A Cloud-based Machine Learning Pipeline for the Efficient Extraction of Insights from Customer Reviews
This work addresses the challenge of efficiently processing customer reviews for businesses, though it appears incremental as it integrates and develops existing methods rather than introducing fundamentally new approaches.
The authors tackled the problem of extracting insights from customer reviews by developing a cloud-based machine learning pipeline that combines transformer-based neural networks, vector embeddings, and clustering for topic modeling and keyword extraction. Their system achieved better results than existing solutions for this task, as validated on publicly available datasets.

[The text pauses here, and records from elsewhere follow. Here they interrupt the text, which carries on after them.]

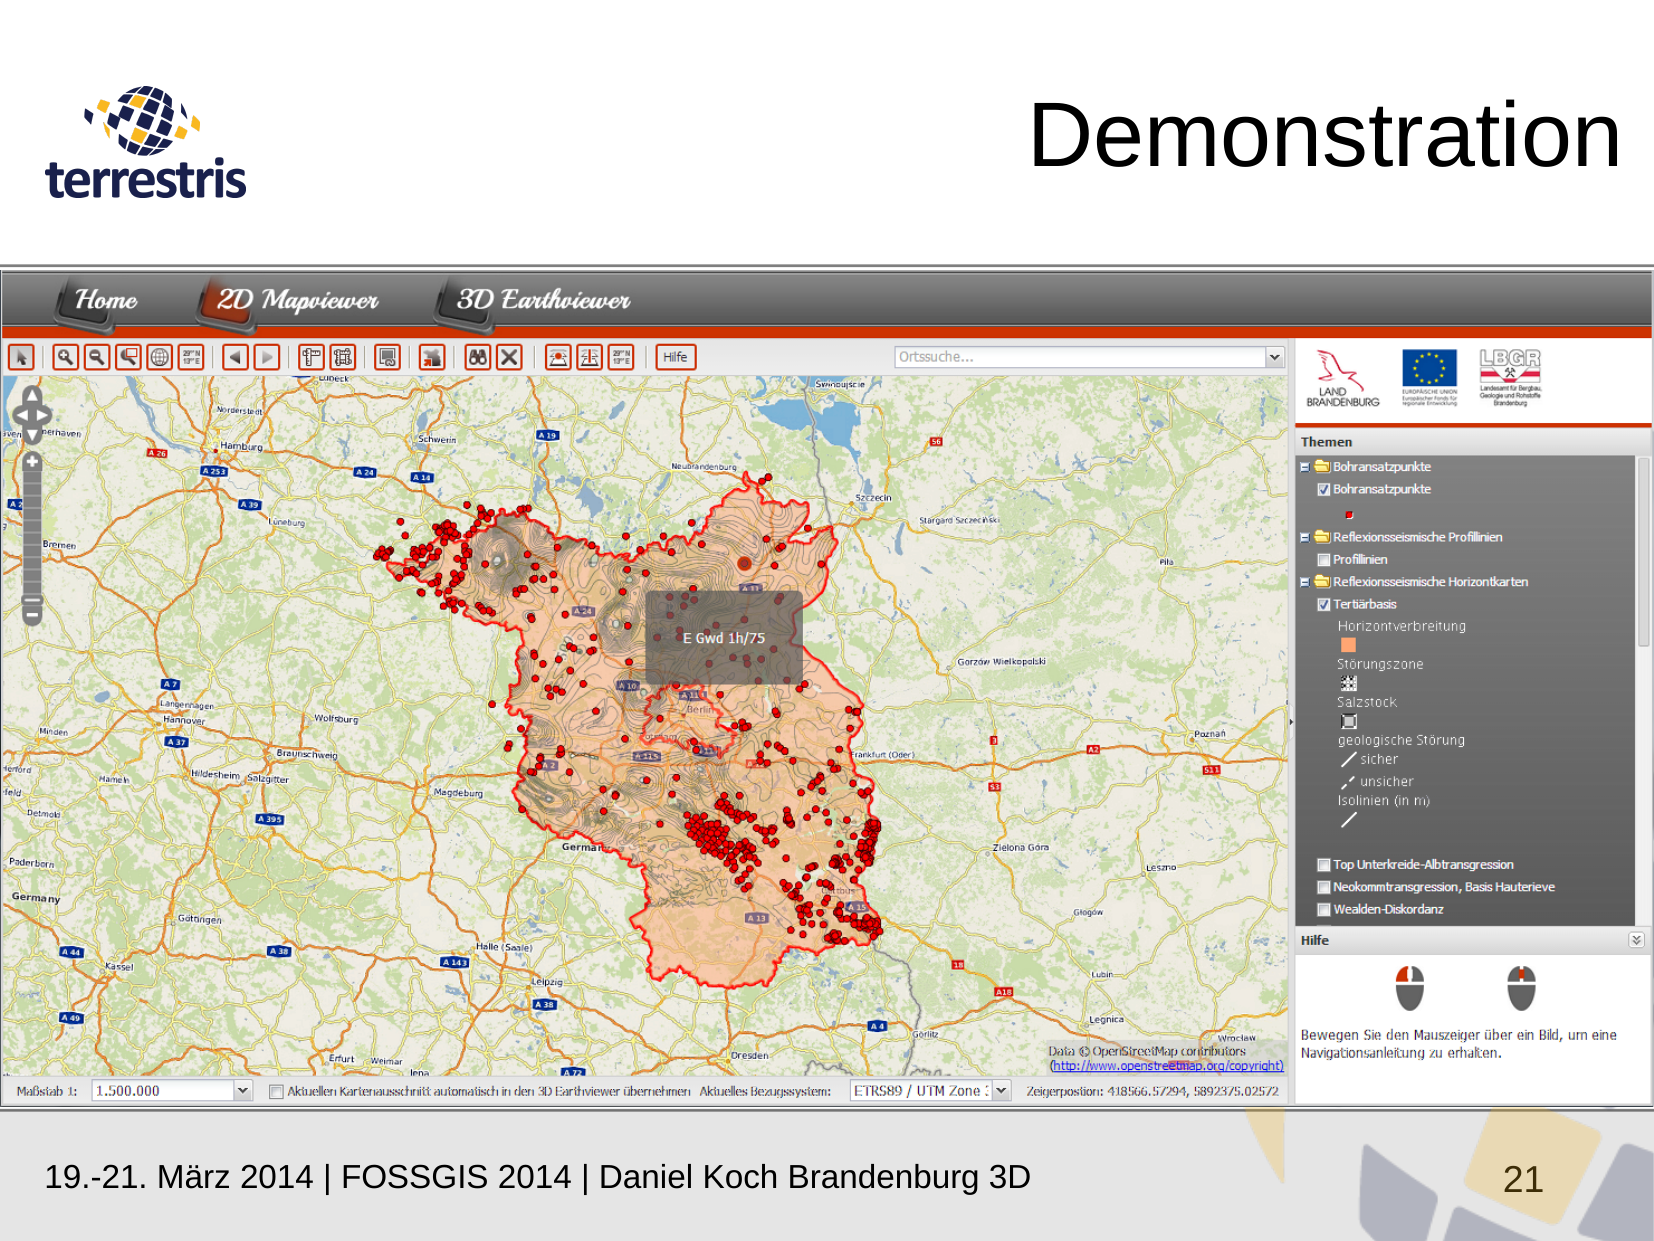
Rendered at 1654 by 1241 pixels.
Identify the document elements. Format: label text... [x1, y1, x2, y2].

picture [0, 270, 1654, 1241]
title Demonstration [295, 31, 1624, 239]
picture [45, 86, 246, 198]
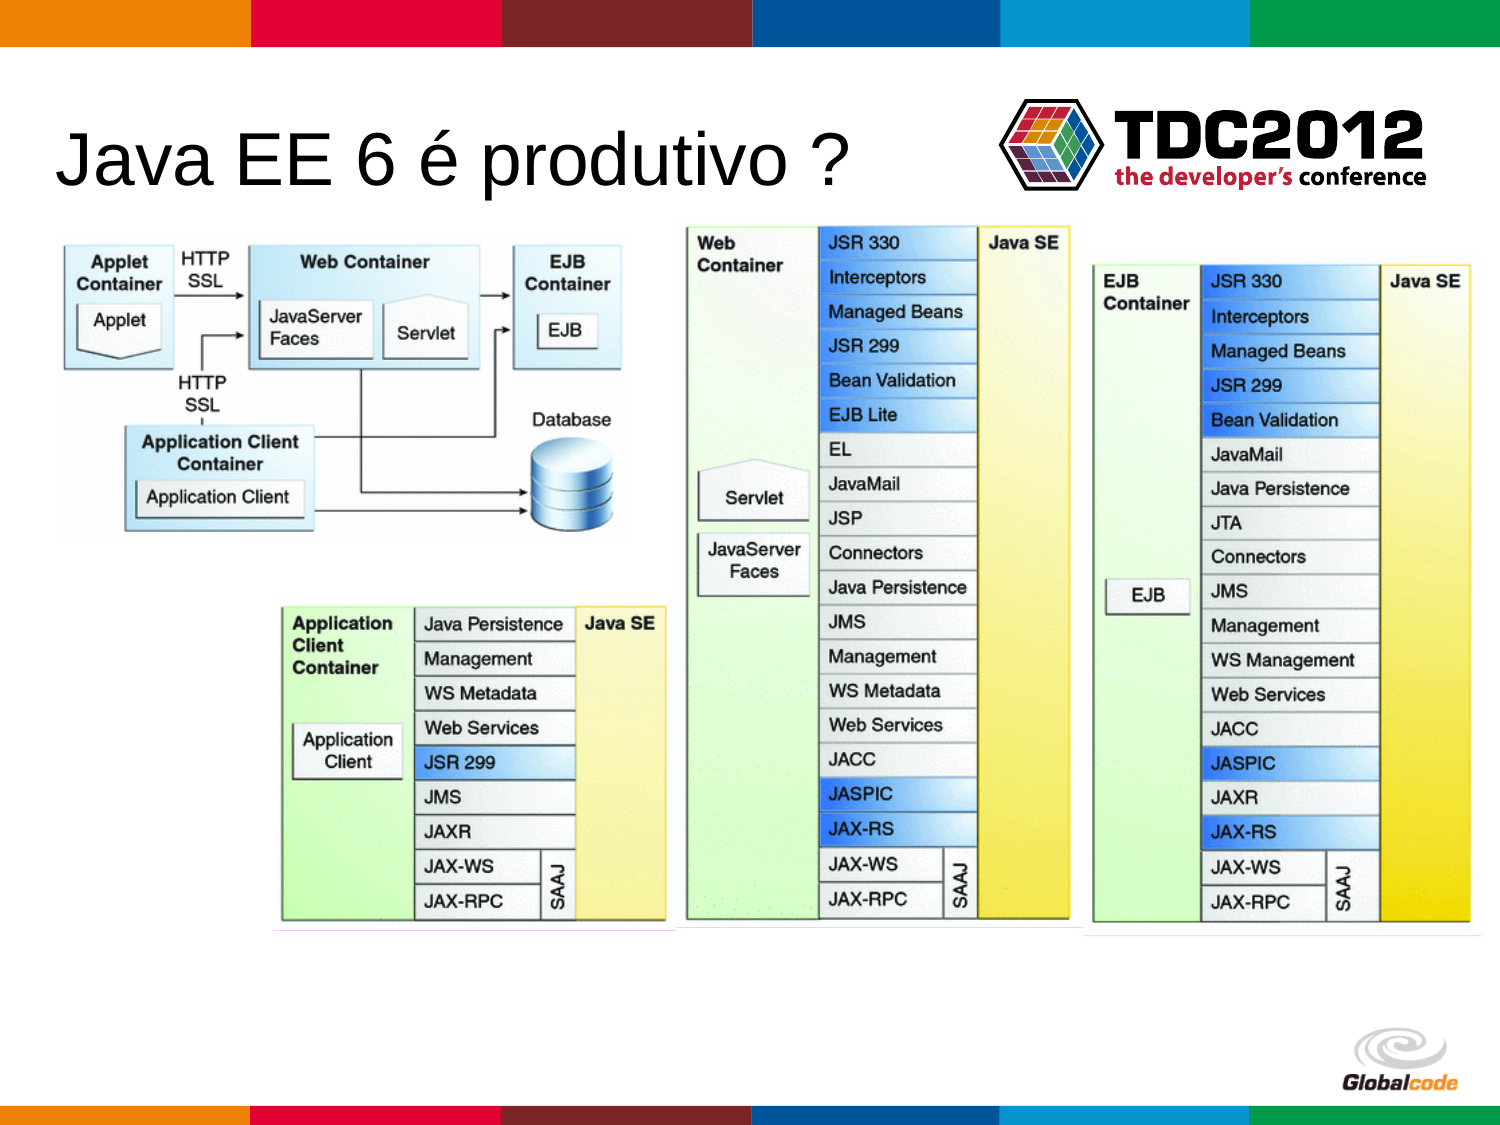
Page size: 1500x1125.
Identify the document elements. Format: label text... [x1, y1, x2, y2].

title Java EE 6 é produtivo ? [41, 57, 975, 254]
picture [1340, 999, 1459, 1105]
picture [56, 235, 631, 540]
picture [273, 219, 1481, 999]
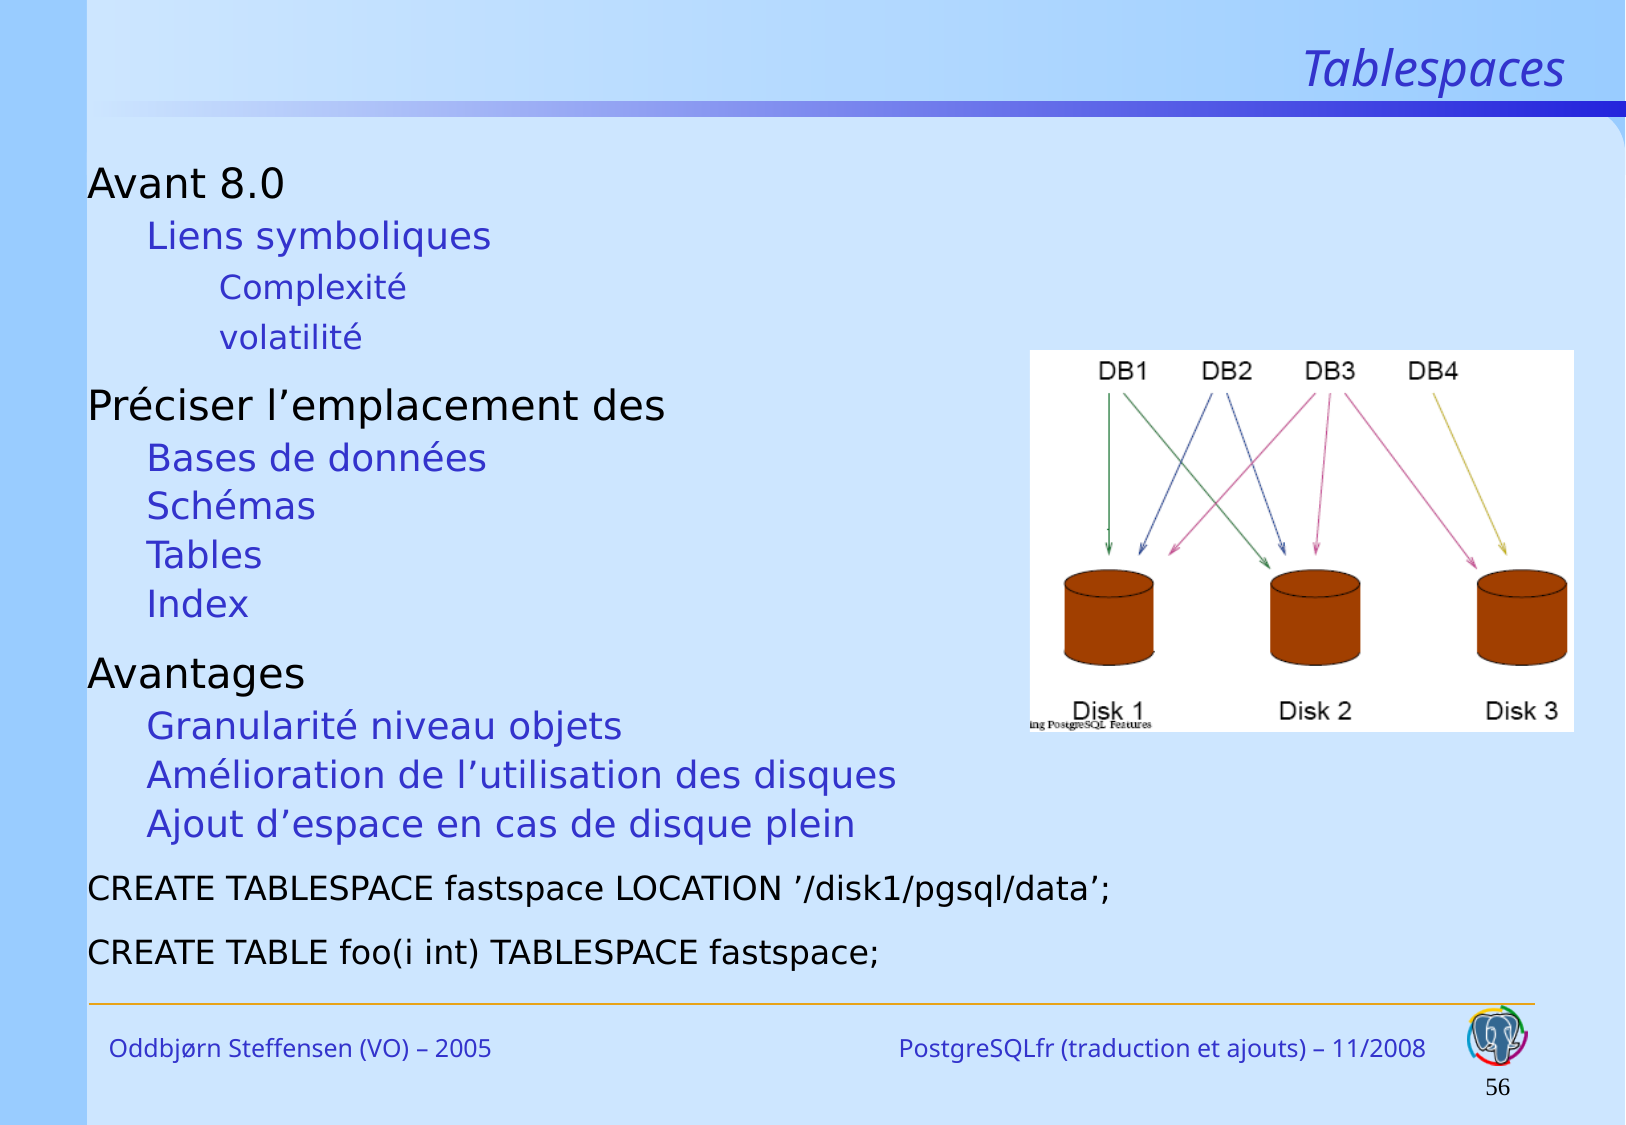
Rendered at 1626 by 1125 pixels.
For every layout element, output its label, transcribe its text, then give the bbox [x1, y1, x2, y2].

The efficiency of natural language processing has improved dramatically with the advent of machine learning models, particularly neural network-based solutions. However, some tasks are still challenging, especially when considering specific domains. In this paper, we present a cloud-based system that can extract insights from customer reviews using machine learning methods integrated into a pipeline. For topic modeling, our composite model uses transformer-based neural networks designed for natural language processing, vector embedding-based keyword extraction, and clustering. The elements of our model have been integrated and further developed to meet better the requirements of efficient information extraction, topic modeling of the extracted information, and user needs. Furthermore, our system can achieve better results than this task's existing topic modeling and keyword extraction solutions. Our approach is validated and compared with other state-of-the-art methods using publicly available datasets for benchmarking.